Clearly I reached in and touched a wound.
Delete my comments if they offend.
Yes. This couldn’t possibly be because you feel the need to tell people you don’t even know on what is and isn’t important to them or dictate how they should and shouldn’t live their life (using yourself and your experience as the standard by which all others should aspire)… it’s because I’m wounded. Alrighty then.
Not offended. Just disappointed. You could have shared your experience and advice and I’d have been grateful. What a different conversation this would have been if you would have offered your entire comment in the vein of “If you really want to downsize, examine your emotional attachment to *things*. When you can let go of *that* need, the *things* don’t matter so much” instead of “You *spent* money. On things you ultimately do not “need”. The guest room was fine without that chair.”
Well, can we start over again? Hi! I’m Jeffrey, a mid-50’s gay guy who has married the love of his life. It’s the second time around for both of us, having each been in multi-decades long relationships. I read your blog occasionally and thought I’d comment here and this refreshing conversation has ensued.
I wrote what I wrote because my experience from my own life is and has been that I buy because I *want*. I am literally meaning the definition of that word, want, in its old sense: it means “to lack”. I buy things from a state of feeling a lack about something, maybe a spiritual void, and I think that a book (my weakness!) or a *thing* will fill it. For a short while it does. And then the want and lack come back.
I’ve been working for a couple of decades to heal this in myself and thought I’d share my thoughts with you because I thought maybe I recognized something in your words that was something that had happened for me. This must not be true for you. I also see that I made a misjudgment and I see that I did it in a way that was not welcome and appeared intrusive to you. My apologies. I have long wondered if I’m somewhere on the Autism spectrum as I don’t always understand people or strong reactions such as yours.

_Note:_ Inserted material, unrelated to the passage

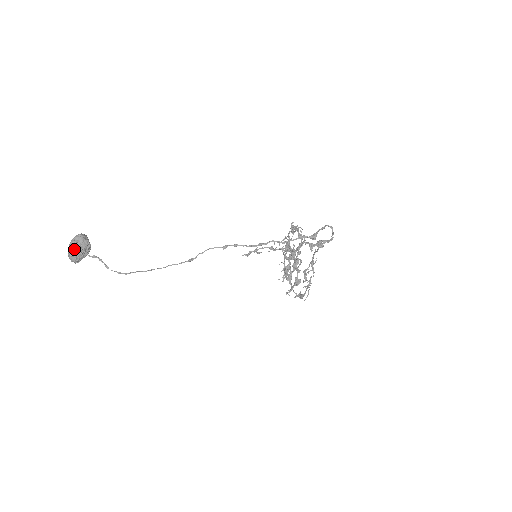
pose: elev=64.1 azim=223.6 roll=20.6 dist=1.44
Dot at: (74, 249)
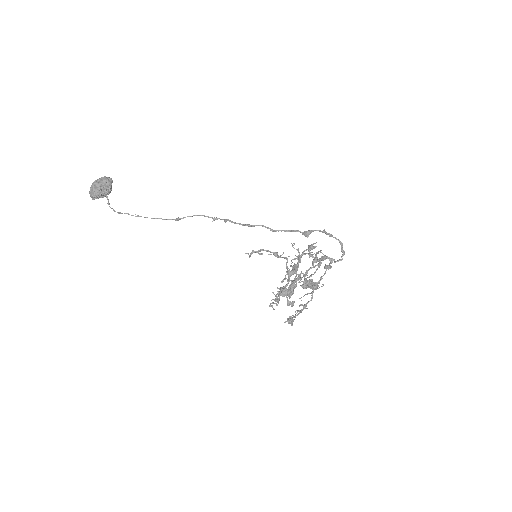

It’s clear that we live in two different worlds. I didn’t mean to kindle hostility by suggesting that you take a look into mine; you were so plainly showing me your world and talking aloud into the ether — I heard you and I thought I’d join in and share my opinion. From here on I’ll just listen to your monolog.
Thank you for this conversation and for the time you’ve taken to respond to me. Ultimately everyone is my teacher, and I am grateful for what you’ve been able to offer.
Hi Jeffrey! Certainly! We all learn from everybody we encounter… that’s the joy and hurt of it all, isn’t it? And please do not think that I don’t appreciate you offering life advice from your experience. “Stuff” aside, that’s what’s truly important. It’s likely I just react badly when I feel that somebody is telling me what I do or don’t “need” in my life when they don’t know me or my circumstances.
Well, unless they’re telling me I need happiness… everybody needs that.